====== 引用文 ======

概説
1993年頃に発売されたソニーの中堅モデル。ソニーでは初めてドルビーSを搭載した世代のデッキです。他社より2年ほど遅れてドルビーS搭載デッキが登場しました。
ドルビーSの回路は、ドルビーBやドルビーCと比べると倍ぐらいの面積を必要とします。そのため他社のデッキは、回路設計を大幅に変更したフルモデルチェンジさせた機種となっています。ドルビーS基板の搭載スペースを確保するためか、アンプ部の回路を簡素化した機種も見られます。
一方333ESJ/555ESJは、基本設計は1989年登場のESG世代を踏襲。手のひらサイズのドルビーS基板を開発して搭載することにより、従来の回路はそのままにドルビーSを追加搭載することが可能となっていると思います。
外観は、一つ前のESA世代と全くと言ってよいほど同じです。フロントにアール(曲線)を描いたサイドウッド、重厚なシャーシも顕在。しかし微妙な差ですが、相違点も幾つかあります。
操作関係では、ノイズリダクションとMPXフィルターが別々のスイッチになっています。また機能面は、CDダイレクト入力端子の廃止、ノイズリダクションインジケーターの省略がESJだけの違いです。特にインジケーター無しは、実際に使っていて少し不便に感じる箇所です。

====== 提供資料 ======

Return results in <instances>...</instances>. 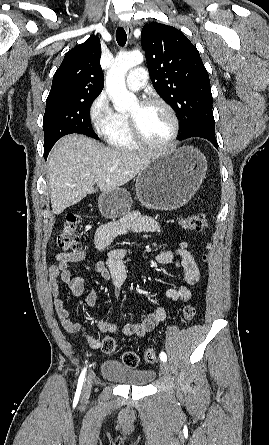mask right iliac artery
<instances>
[{"label":"right iliac artery","mask_w":269,"mask_h":445,"mask_svg":"<svg viewBox=\"0 0 269 445\" xmlns=\"http://www.w3.org/2000/svg\"><path fill=\"white\" fill-rule=\"evenodd\" d=\"M85 373H86V368L83 369V371H82V373H81V375L79 377L78 385H77V391H81V388H82V385H83V382H84V378H85Z\"/></svg>","instance_id":"82829eb1"}]
</instances>
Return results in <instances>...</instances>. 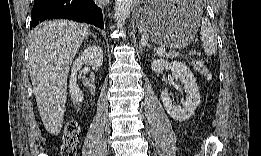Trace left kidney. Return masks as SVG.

======

# [課題内容]
1/ ソニーのデッキに関する文章について、次の問いに答えてください。
(a) ソニーで初めてドルビーSを搭載した世代のデッキは、何年頃に発売されたか。
(b) 333ESJ/555ESJの基本設計は、どの世代を踏襲しているか。
(c) 機能面でESJだけの違いとして挙げられている点は何か。
2/ ソニーのデッキに関する文章を、最後の文の後から書き継いでください。
記録は、引用文とは別の出典から取ったものです。

# [解答]
1/
(a) 1993年頃
(b) 1989年登場のESG世代
(c) CDダイレクト入力端子の廃止と、ノイズリダクションインジケーターの省略

2/
次期モデルであるTC-KA7ESとTC-KA5ESでは、外観だけでなくアンプ基板の設計も大きく変わります。アンプ基板全体に表面実装部品が使われるようになり、音質も若干異なる味付けになっているように思います。外観の大幅な変化とともに、KA世代とESJ世代で好みが分かれるところかもしれません。
なお、上位モデルにはTC-K555ESJがあります。主な違いとして、銅メッキシャーシ、鋳鉄インシュレーターがありますが、外見は同じです。一応、555はもうワンランク上の機種ですが、既に333でこの風貌。
中堅機なのに最上級機の風貌、さらにドルビーSを追加搭載した、『333』の型番を名乗る最後デッキとして相応しい最高の中堅機と言えましょう。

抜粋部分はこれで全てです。